Nei Paesi a maggioranza musulmana il quadro è ben diverso. Per 30 giorni la vita si trasforma. Le moschee sono più frequentate e il canto dei muezzin, che si propaga dai minareti ben 5 volte al giorno, riempie l’atmosfera con una cantilena che, per le anime sensibili, è preghiera. La mattina presto l’aria si impregna di profumi forti per il pasto da consumare prima del sorgere del sole; durante il giorno non si trovano posti di ristoro aperti; la sera, poco prima che suoni la sirena che annuncia il tramonto, una frenesia insolita anima le strade. Tutti cercano di arrivare a casa, sono gli ultimi minuti prima dell’agognato bicchier d’acqua e del dattero che rompono il digiuno.  Poi arriva la festa della fine del digiuno (Eid-al-Fitr) che dura tre giorni: le strade si vestono di colori, non possono mancare vestito e scarpe nuove, si incontrano amici e parenti, le cartoline di auguri brillano in oro e argento.

In molti di questi Paesi, ovviamente, i cristiani sono una esigua minoranza. Minoranza che vive senza dubbio sfide, contraddizioni e spesso discriminazioni, ma che spesso ha ancora il coraggio di mettersi in gioco. In Pakistan è consuetudine che i rappresentanti della chiesa locale siano invitati ad uno dei tanti iftar (cena che rompe il digiuno quotidiano) offerti da funzionari pubblici. Ma quest’anno un evento insolito ha suscitato interesse: il gesto di alcuni rappresentanti di comunità cristiane, indù, sikh, di ismailiti dell’Aga Khan e baha’i che hanno servito insieme l’iftar ai loro fratelli musulmani. Gesto promosso dalla Commissione cattolica per il dialogo interreligioso e l’ecumenismo dell’arcidiocesi di Karachi. Tema dell’evento: “Uniamo le nostre mani per servire il nostro amato Paese”, per riconoscere i servizi che tutte le fedi hanno svolto per il progresso del Pakistan e rafforzarli.
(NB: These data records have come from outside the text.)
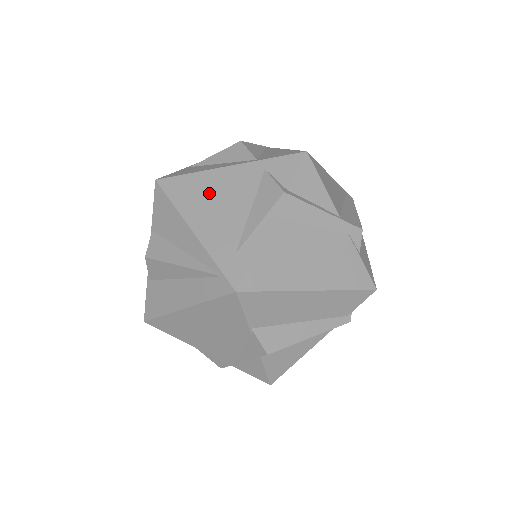
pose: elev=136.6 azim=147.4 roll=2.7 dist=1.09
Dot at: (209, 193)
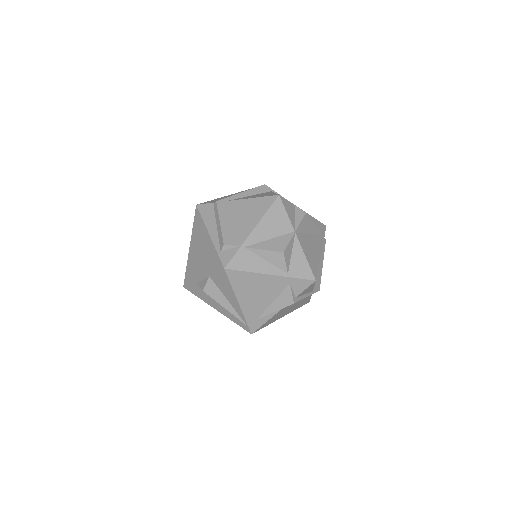
Dot at: (254, 287)
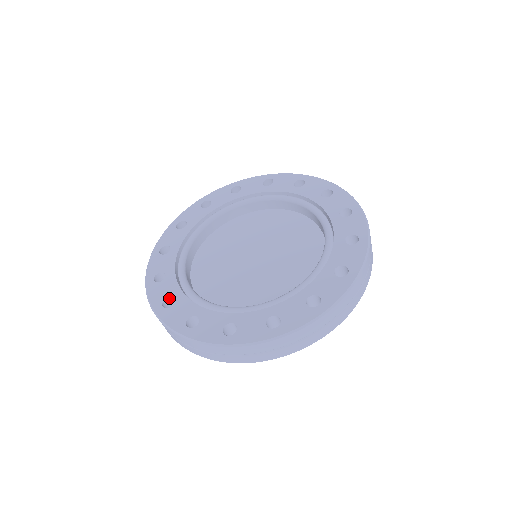
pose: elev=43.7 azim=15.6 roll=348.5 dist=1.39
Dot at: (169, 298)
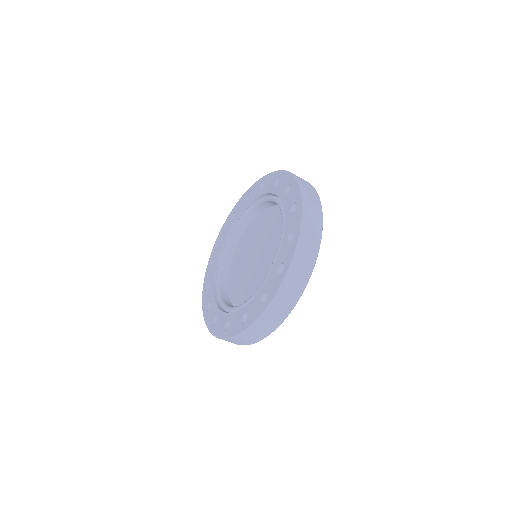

Sameer Aeli, presidente di Saffar Buddies e membro della comunità musulmana, ha definito questo iftar un evento commovente, che ha mostrato l’unità e la solidarietà tra comunità diverse. E il vicepresidente dell’Assemblea del Sindh (provincia del Pakistan meridionale), Naveed Anthony – presente all’evento – ha sottolineato che questo incontro dimostra che c’è un grande posto nei cuori per gli altri e che ciascuno può dare il proprio contributo per la costruzione delle nostre comunità. Anche l’arcivescovo Benny Mario Travas ha espresso l’importanza di incontrarsi e onorare la nostra fede nell’unico Dio.

La strada del dialogo è decisamente in salita e ad elevata pendenza, segnata da atteggiamenti e gesti costosi e ormai impopolari, quelli di tanti primi passi gratuiti. Ma se del Ramadan restassero questi segni, si nutrirebbe la speranza.